Il souligne par ailleurs qu'il serait erroné de se préparer uniquement à la guerre d'aujourd'hui.
– Si nous nous réarmons uniquement pour le conflit que nous observons en ce moment, nous faisons fausse route. Nous devons nous préparer à la fois pour ce que nous savons et pour ce que nous croyons savoir, tout en acceptant qu'il existe toujours une part d'inconnu. Il s'agit d'acquérir des matériels d'une manière qui préserve la liberté d'action, quelle que soit la forme que prendra le prochain conflit.
À mesure que de plus en plus d'acteurs procèdent à des réarmements militaires, des exigences élevées pèsent sur les capacités de production, lesquelles risquent, selon Lindén, de prendre du retard. Lors de sa présentation, il a évoqué la possibilité d'acheter des capacités dans la chaîne de production — un concept qu'il approfondit lors de l'entretien.

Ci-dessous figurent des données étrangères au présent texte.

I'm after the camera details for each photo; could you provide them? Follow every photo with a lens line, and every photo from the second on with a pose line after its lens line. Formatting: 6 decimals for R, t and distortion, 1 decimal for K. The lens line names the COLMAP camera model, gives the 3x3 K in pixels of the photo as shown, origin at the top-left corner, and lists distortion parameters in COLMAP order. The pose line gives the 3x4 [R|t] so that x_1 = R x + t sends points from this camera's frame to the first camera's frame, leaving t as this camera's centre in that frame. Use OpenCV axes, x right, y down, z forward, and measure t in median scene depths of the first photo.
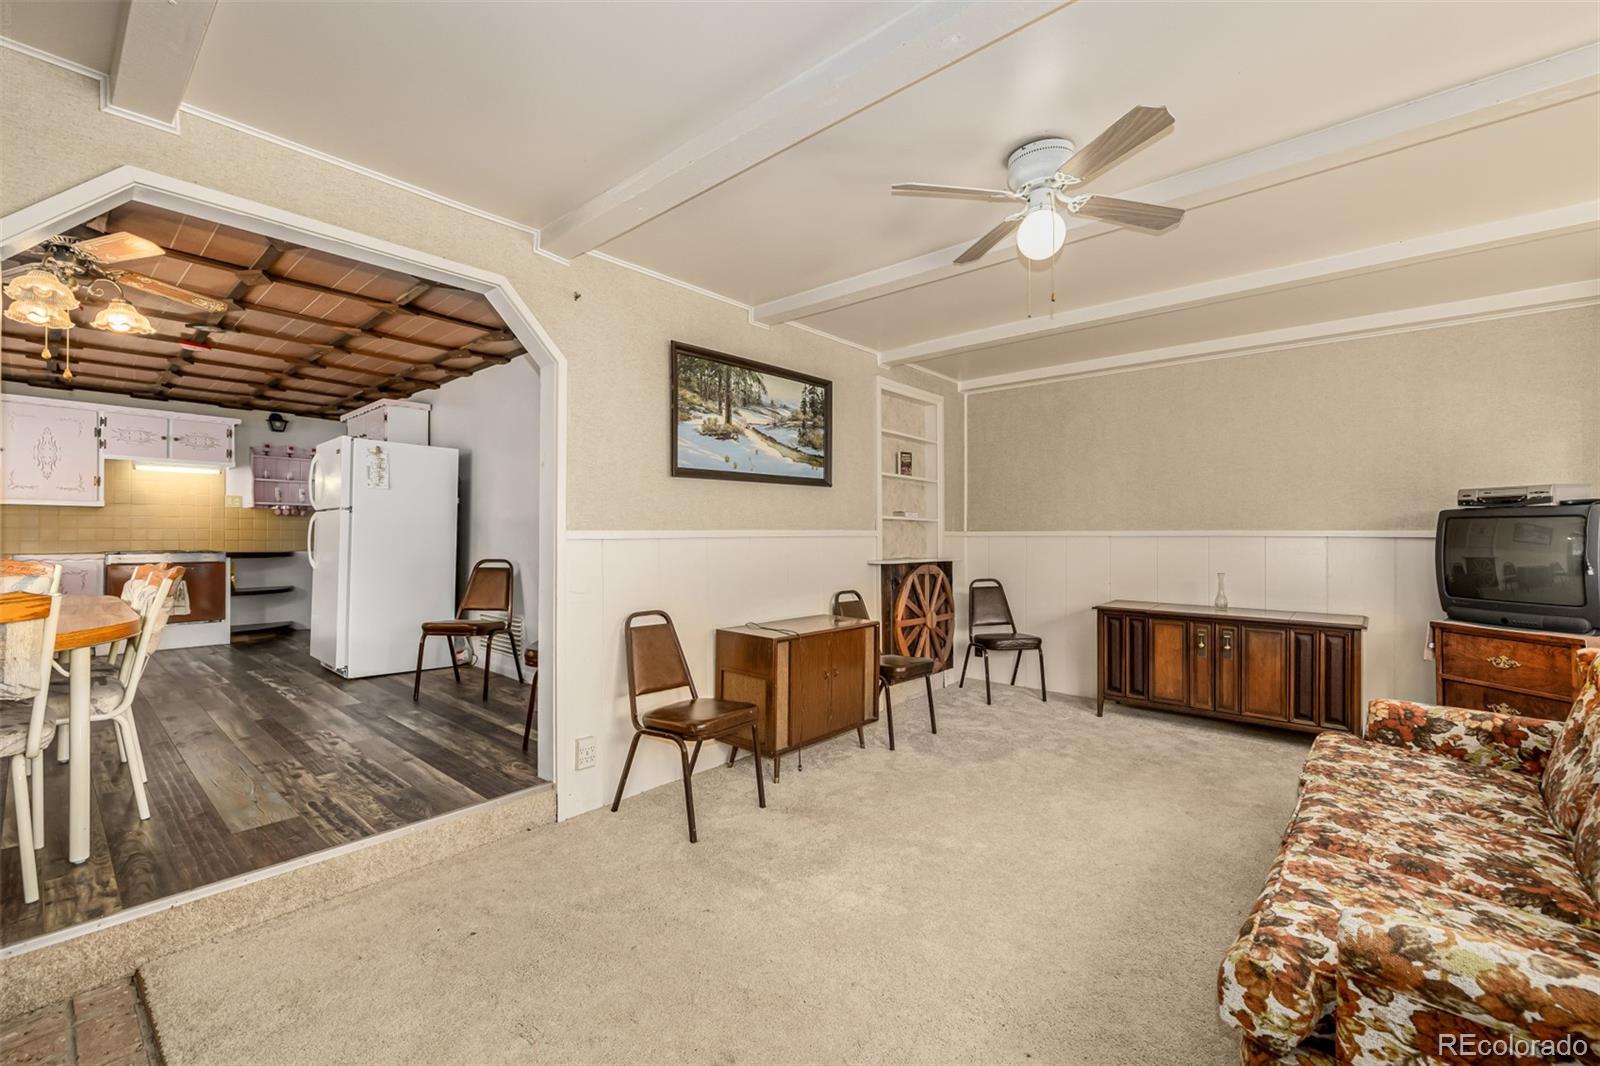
lens RADIAL K [[672.8, 0, 793.4], [0, 672.8, 535.9], [0, 0, 1]] dist [0.001894, -0.000179]
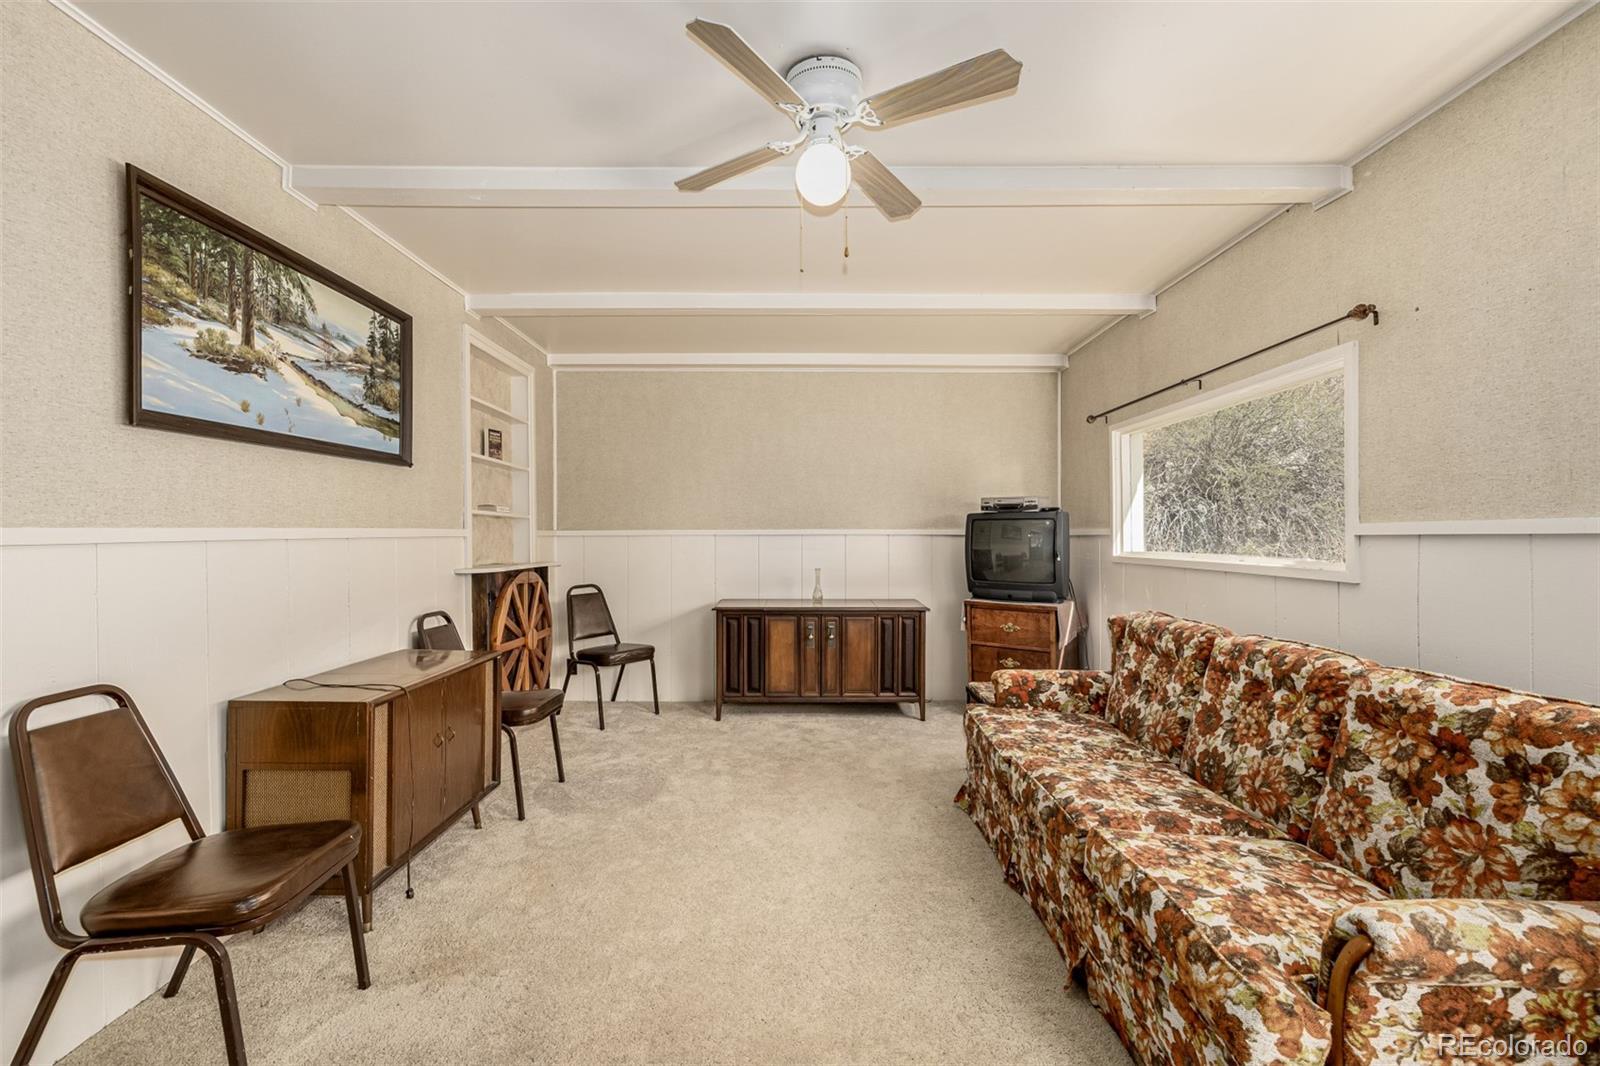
lens RADIAL K [[672.8, 0, 796.6], [0, 672.8, 535.4], [0, 0, 1]] dist [0.001894, -0.000179]
pose [[0.745388, -0.005277, 0.666610, -0.122691], [0.005055, 0.999985, 0.002265, -0.000855], [-0.666612, 0.001682, 0.745403, 0.226197]]
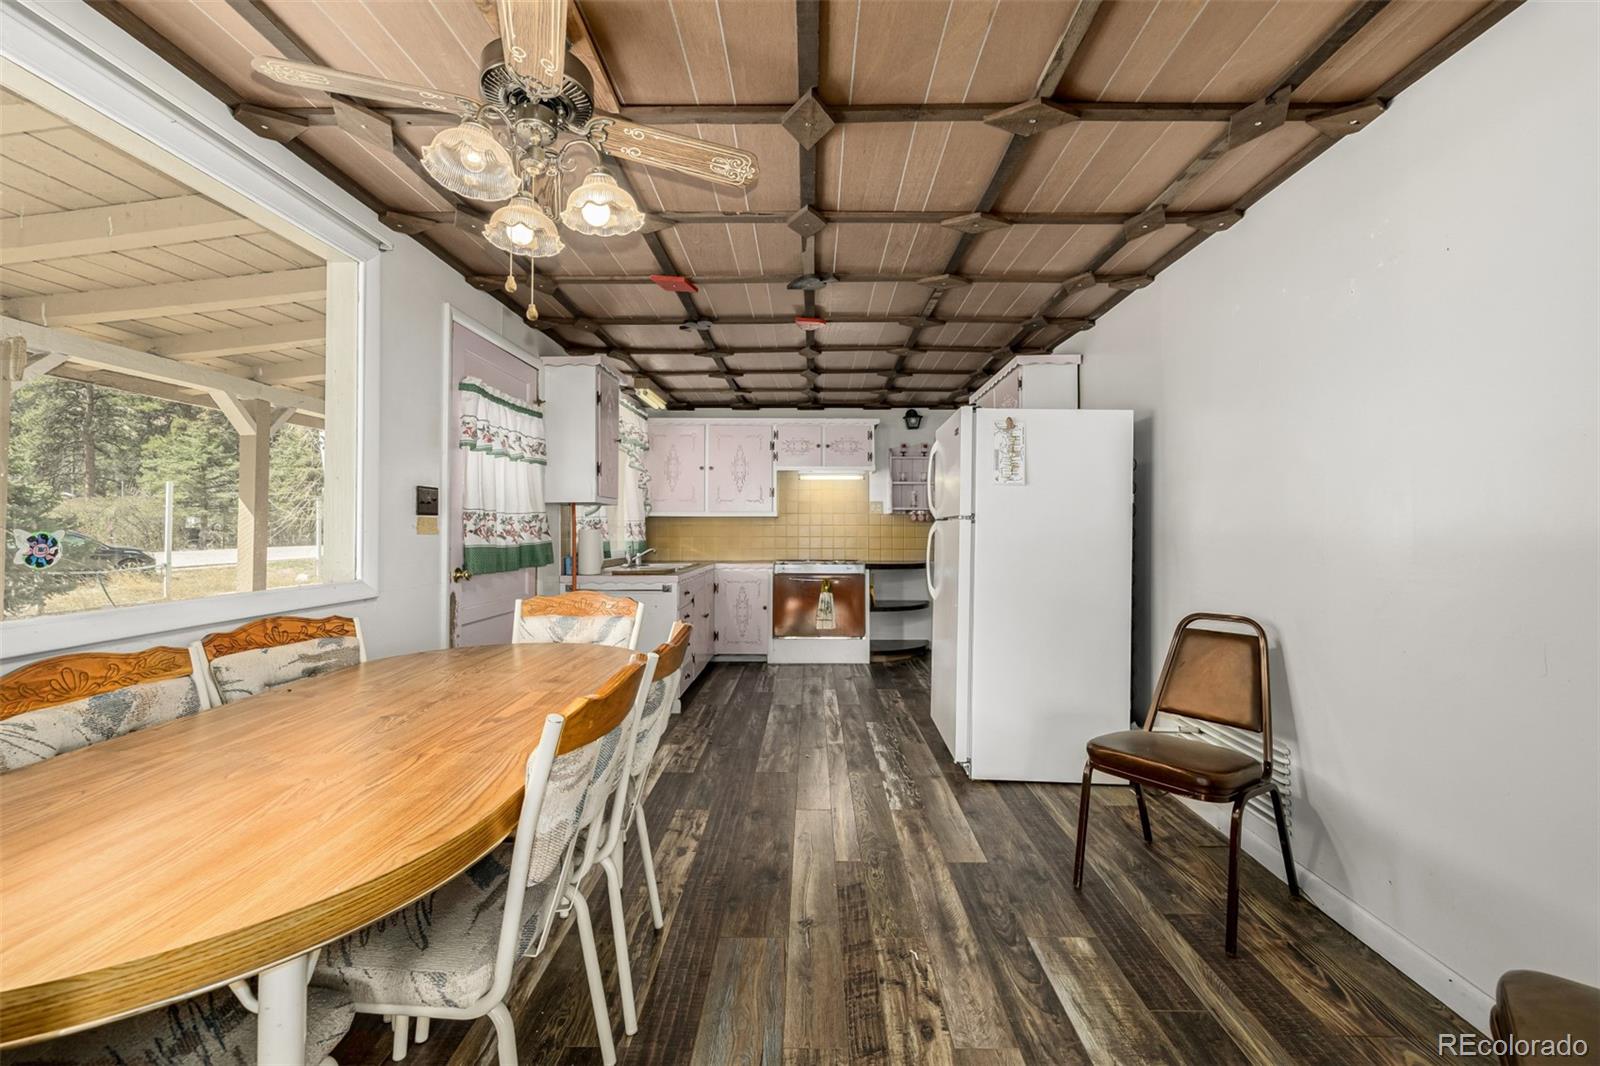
lens RADIAL K [[672.8, 0, 793.4], [0, 672.8, 518.2], [0, 0, 1]] dist [0.001894, -0.000179]
pose [[0.643771, -0.015749, -0.765057, -0.323177], [0.002223, 0.999822, -0.018711, -0.032794], [0.765215, 0.010345, 0.643691, 0.533892]]
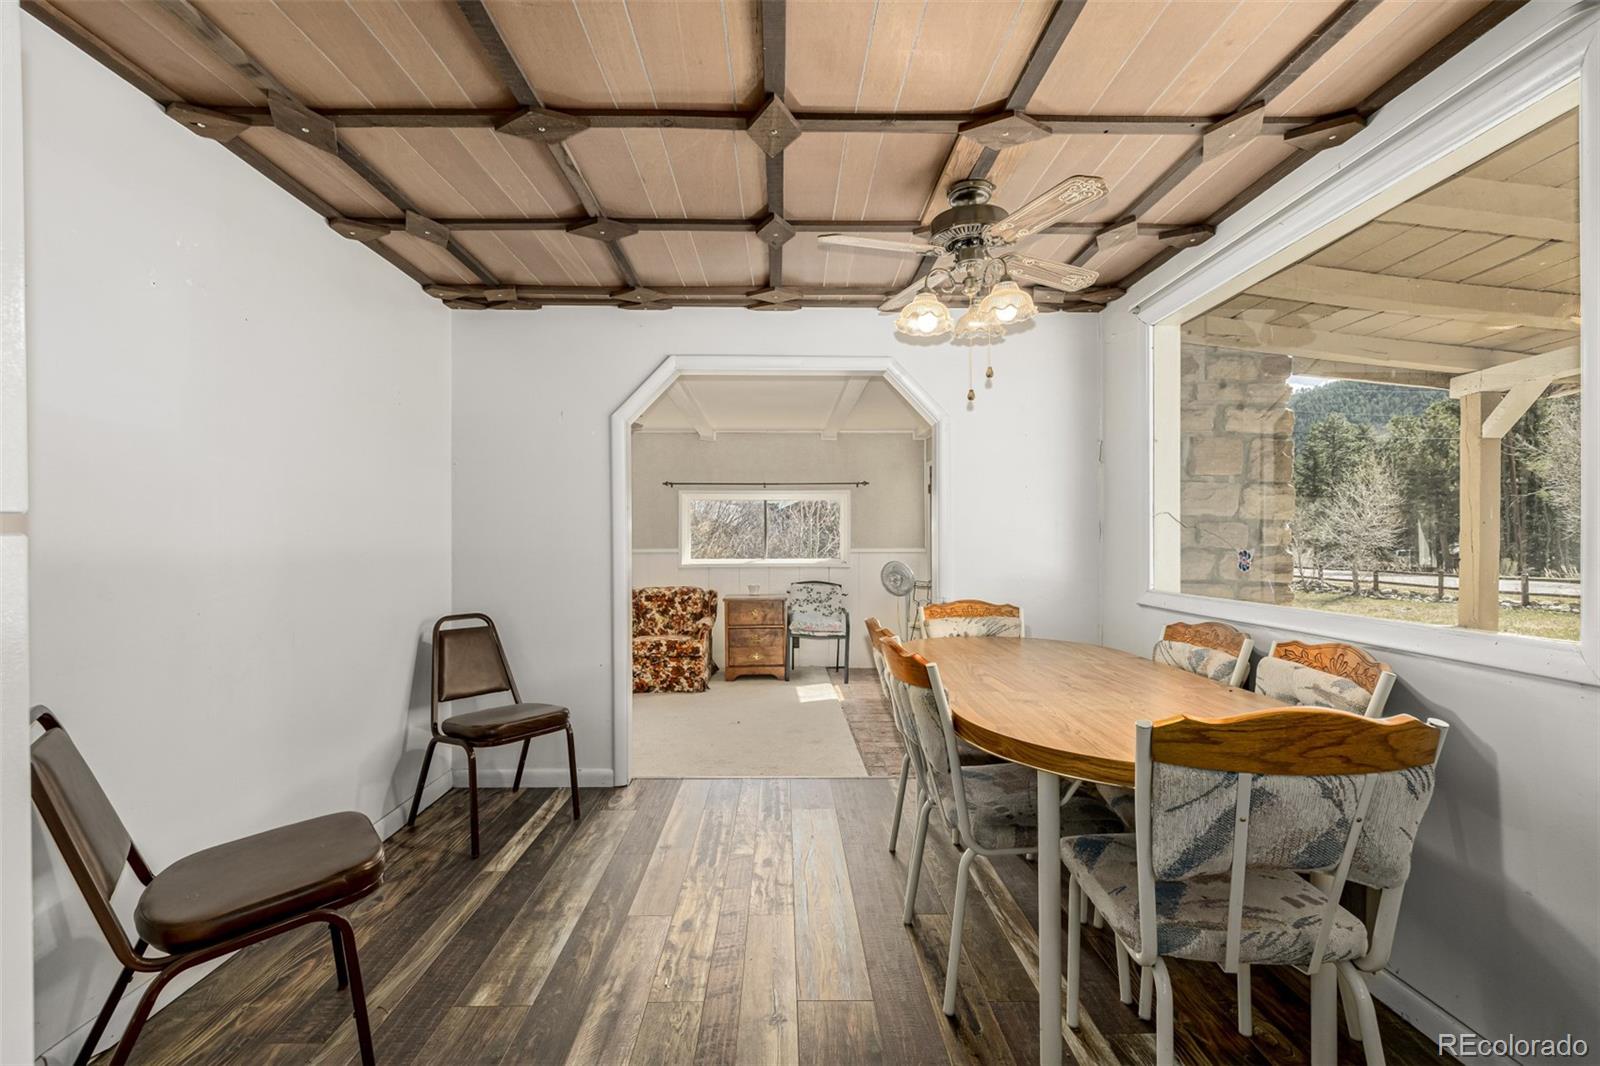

– Lorsque la FMV achète quelque chose pour la marine, nous n'achetons pas seulement un produit, nous achetons aussi une place dans la file d'attente. Mais il serait parfois plus judicieux d'acheter dès aujourd'hui des capacités de production, même si nous ne recevons formellement des fonds supplémentaires que plus tard. C'est en réalité de la pure spéculation, mais cela pourrait constituer un bon investissement, dit Lindén, avant de poursuivre :
– Ce n'est peut-être pas la marine qui aura besoin de cette capacité à ce moment-là, mais l'aviation ou l'armée de terre. Si nous disposons de systèmes similaires, nous pouvons également partager la même capacité. En pratique, il s'agit d'acheter la capacité de production inutilisée de l'industrie, ce qui est également déterminant pour maintenir un rythme opérationnel dans la durée.
Quels enseignements pouvez-vous tirer de l'Ukraine ?
– Il faut comprendre que la Suède se trouve dans une paix relative, tandis que l'Ukraine est en guerre. Cela permet de réduire bien plus drastiquement les processus bureaucratiques.
Fredrik Lindén frappe la table du poing pour illustrer un battement de tambour répétitif.
– J'ai entendu quelqu'un utiliser le terme drumbeat — le rythme de tambour. Et il ne cesse jamais de battre. Ils testent tout ce qu'ils font dans un contexte opérationnel, en permanence. Cela accélère également le passage de l'idée et de l'amélioration à la production, à la livraison et à l'utilisation.
Lorsque la question des startups est abordée, Lindén évoque des opportunités, mais pointe également des limites. Une grande partie de l'entretien a tourné autour de la production et de la manière dont l'industrie et le secteur doivent répondre aux besoins existants. La montée en puissance apparaît ainsi comme une question centrale et complexe.
– De nombreuses startups ont d'excellentes idées. La question que je pose toujours est : quelle est la capacité de production disponible, et à quelle vitesse peut-on obtenir un grand nombre d'unités du produit en question ?
– C'est souvent là que le bât blesse. Les idées ne manquent pas, mais la capacité de production n'est pas toujours suffisante. Qui doit supporter le coût de la montée en puissance ? Est-ce quelque chose que nous achetons, est-ce à l'État d'intervenir, ou les startups doivent-elles se regrouper avec des acteurs plus importants au sein de conglomérats ? Il existe de nombreuses voies possibles, conclut Fredrik Lindén.